Cecilia’s mother obeyed. At the window, she took a deep breath. Below her, all she saw was a small courtyard with a strip of green edged in daisies. She turned toward her daughter again, uncertain whether to remain at the window or return to the girl’s side.
“If you come back tomorrow morning and look down into that park, you will see me walking alongside the Emperor. That’s when we discuss affairs of state and when he asks my advice. This morning,” she lowered her voice mysteriously, “I ordered him to depose the Pope, who has been my enemy. Here, on the other hand,” she raised her voice, extended her arms and turned her face to the white ceiling. “Here, everyone loves me and obeys me. But what are you looking at? Oh, the ceiling? Do you like the way those gold stars are set around the green cross?”
Just then, for a moment, in the midst of her horror, the mother saw the ceiling ablaze with stars. Her whole body shook, and she hid her face in her hands. When she regained her composure, she could no longer look at Cecilia, who was still speaking.
“There are so many other things to show you. Tomorrow morning, we’ll start looking at my jewels, yes, and then the crown, the gold crown with gemstones and pearls, the one I wore for my coronation in Santa Sophia when I stood at the Emperor’s side surrounded by sweet voices and incense. I think even the angels in heaven were singing then. No other woman in the whole world has ever experienced that.

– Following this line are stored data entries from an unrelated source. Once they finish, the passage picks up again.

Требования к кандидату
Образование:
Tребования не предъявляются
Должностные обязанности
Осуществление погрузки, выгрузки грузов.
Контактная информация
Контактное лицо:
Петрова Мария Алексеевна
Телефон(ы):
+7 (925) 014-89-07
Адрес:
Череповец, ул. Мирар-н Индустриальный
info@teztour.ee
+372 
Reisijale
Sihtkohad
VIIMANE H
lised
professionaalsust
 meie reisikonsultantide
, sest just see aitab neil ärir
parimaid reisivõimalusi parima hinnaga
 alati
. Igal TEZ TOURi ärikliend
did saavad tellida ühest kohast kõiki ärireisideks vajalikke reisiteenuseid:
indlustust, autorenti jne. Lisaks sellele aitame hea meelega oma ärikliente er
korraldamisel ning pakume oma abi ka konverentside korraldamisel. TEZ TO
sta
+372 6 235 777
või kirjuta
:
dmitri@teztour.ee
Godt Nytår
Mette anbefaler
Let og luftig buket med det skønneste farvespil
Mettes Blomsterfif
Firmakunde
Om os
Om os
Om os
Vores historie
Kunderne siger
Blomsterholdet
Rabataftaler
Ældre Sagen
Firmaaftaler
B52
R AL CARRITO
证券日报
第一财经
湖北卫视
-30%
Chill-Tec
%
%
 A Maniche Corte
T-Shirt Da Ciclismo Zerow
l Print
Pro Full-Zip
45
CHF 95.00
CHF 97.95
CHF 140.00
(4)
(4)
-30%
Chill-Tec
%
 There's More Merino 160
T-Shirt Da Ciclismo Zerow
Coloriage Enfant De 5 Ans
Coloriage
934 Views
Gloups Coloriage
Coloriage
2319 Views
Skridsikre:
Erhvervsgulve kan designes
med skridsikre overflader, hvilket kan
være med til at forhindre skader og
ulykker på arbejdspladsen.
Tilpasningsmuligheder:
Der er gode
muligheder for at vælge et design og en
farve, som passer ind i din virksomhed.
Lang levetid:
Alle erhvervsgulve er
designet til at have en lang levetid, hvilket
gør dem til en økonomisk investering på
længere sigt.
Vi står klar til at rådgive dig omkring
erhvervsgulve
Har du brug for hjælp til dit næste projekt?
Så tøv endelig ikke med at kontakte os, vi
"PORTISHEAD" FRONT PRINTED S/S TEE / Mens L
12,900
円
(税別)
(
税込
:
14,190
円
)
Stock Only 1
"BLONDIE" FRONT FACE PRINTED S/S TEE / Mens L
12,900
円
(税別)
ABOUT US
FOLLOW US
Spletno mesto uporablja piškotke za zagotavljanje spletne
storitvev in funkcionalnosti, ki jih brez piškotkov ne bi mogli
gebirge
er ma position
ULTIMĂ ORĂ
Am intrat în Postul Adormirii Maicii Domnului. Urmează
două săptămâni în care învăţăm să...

No other woman can know what it means to be so happy.”
Cecilia fell silent with a luminous gaze in her eyes, but her mother’s heart was filled with dread.
“Darling, my sweet daughter, you don’t remember?”
“What should I remember, Mother?”
The older woman couldn’t speak. She no longer recalled what she had wanted to say. She swayed as if she’d just found herself at the edge of a precipice. To cling to something, she raised her head and looked at her daughter’s face. But even then, she couldn’t sustain her glance. Cecilia, after a few moments of thought and with a distant gaze in her eyes, had begun to speak again.
“When one is very happy, one doesn’t have time to remember. One thinks of the past only in unhappiness. I have everything, Mother. Will you come back on a ceremonial day to see me ride in the golden coach drawn by four white horses?”
The mother raised a hand to her forehead. “Yes, darling, I’ll come.”
And with her eyes closed she listened as though to a distant voice. “And my great ivory table? And the peacock garden? The moonlight feasts on the Bosphorus? The secret room where I make my own perfumes? The throne on which I receive the ambassadors of every country in the world? Mother, Mother.” Now she was shouting in a rush of joy from her overflowing heart. “Mother, I want you to see me walking through the streets in my purple mantle, when the people throw themselves at my feet shouting ‘Her majesty, her majesty.'”
Cecilia’s mother found herself in the corridor with her back against the wall and no memory of how she got there. Someone discovered her and took her to where the doctor was waiting. As soon as she set eyes on him, the woman roused herself, stood erect and before he could utter a sound, declared in a dry, choking voice, “I forbid you to cure my daughter.”